- TASK ITEM
Work through the listing below, copying each line that carries the word "signed".

- GIVEN INFORMATION
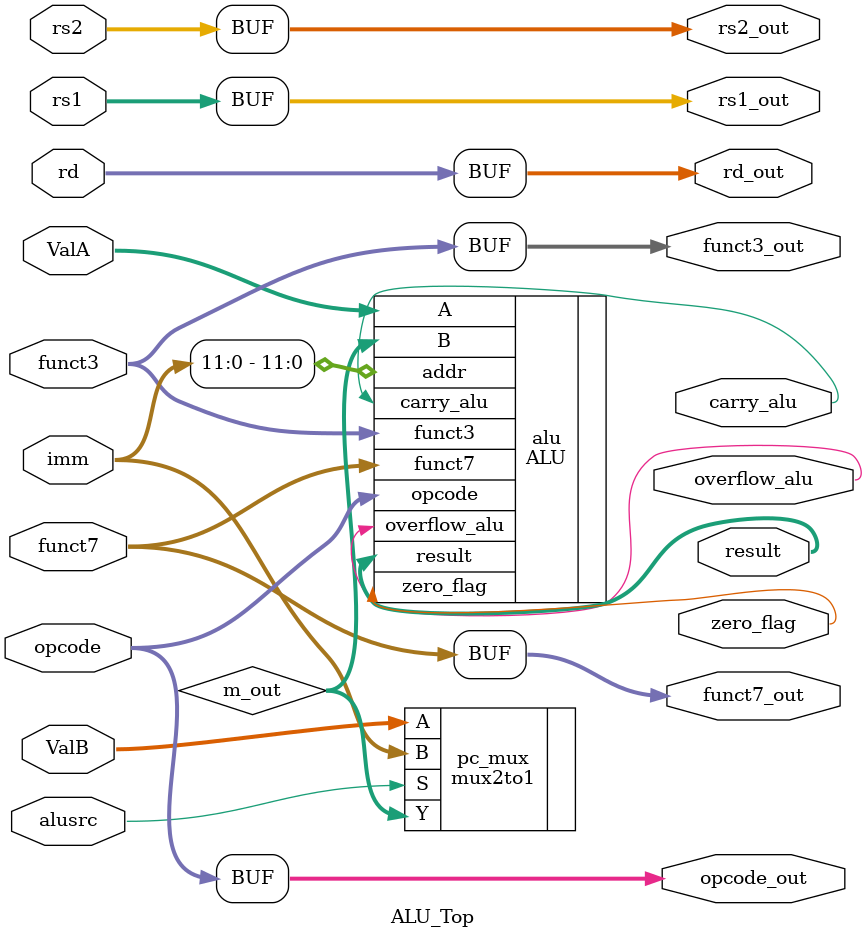
<source format=v>
`timescale 1ns / 1ps

`include "alu.v"

module ALU_Top (
   input [6:0] opcode,
    input [4:0] rs1,
   input [4:0] rs2,
    input[4:0] rd,
    input [2:0] funct3,
    input [6:0] funct7 ,
   input alusrc,
   input [63:0] imm,
   input signed [63:0] ValA, ValB,

   
    output signed [63:0] result,  
    output carry_alu,  
    output overflow_alu,
    output  [6:0] opcode_out,//new
    output  [4:0] rs1_out, rs2_out, rd_out,//new all
    output  [2:0] funct3_out,//new
    output  [6:0] funct7_out,  //new
  
    output zero_flag  
);
    wire [63:0] m_out;
    assign opcode_out=opcode;
    assign rs1_out=rs1;
    assign rs2_out=rs2;
    assign rd_out=rd;
    assign funct3_out=funct3;
    assign funct7_out=funct7;
    
    mux2to1 pc_mux (
        .Y(m_out),             // Output
        .A(ValB),     // PC+4 (when S=0)
        .B(imm),     // Branch target (when S=1)
        .S(alusrc)       // Select signal
    );
    
    

    // Instantiate ALU
    ALU alu (
        .funct7(funct7),  
        .funct3(funct3),  
        .opcode(opcode),  
        .A(ValA), 
        .B(m_out), 
        .addr(imm[11:0]),  
        .result(result),  
        .carry_alu(carry_alu),  
        .overflow_alu(overflow_alu),  
        .zero_flag(zero_flag)  
    );

   




endmodule
</source>
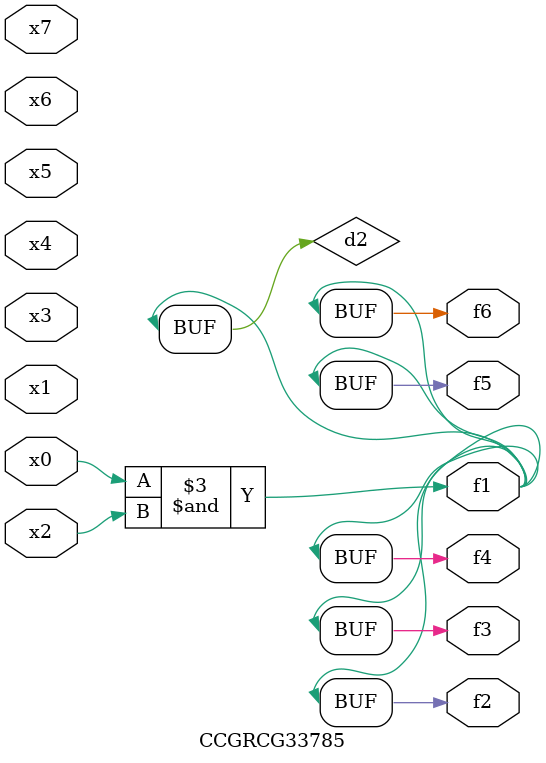
<source format=v>
module CCGRCG33785(
	input x0, x1, x2, x3, x4, x5, x6, x7,
	output f1, f2, f3, f4, f5, f6
);

	wire d1, d2;

	nor (d1, x3, x6);
	and (d2, x0, x2);
	assign f1 = d2;
	assign f2 = d2;
	assign f3 = d2;
	assign f4 = d2;
	assign f5 = d2;
	assign f6 = d2;
endmodule

</source>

- RESPONSE AREA
   input signed [63:0] ValA, ValB,
    output signed [63:0] result,  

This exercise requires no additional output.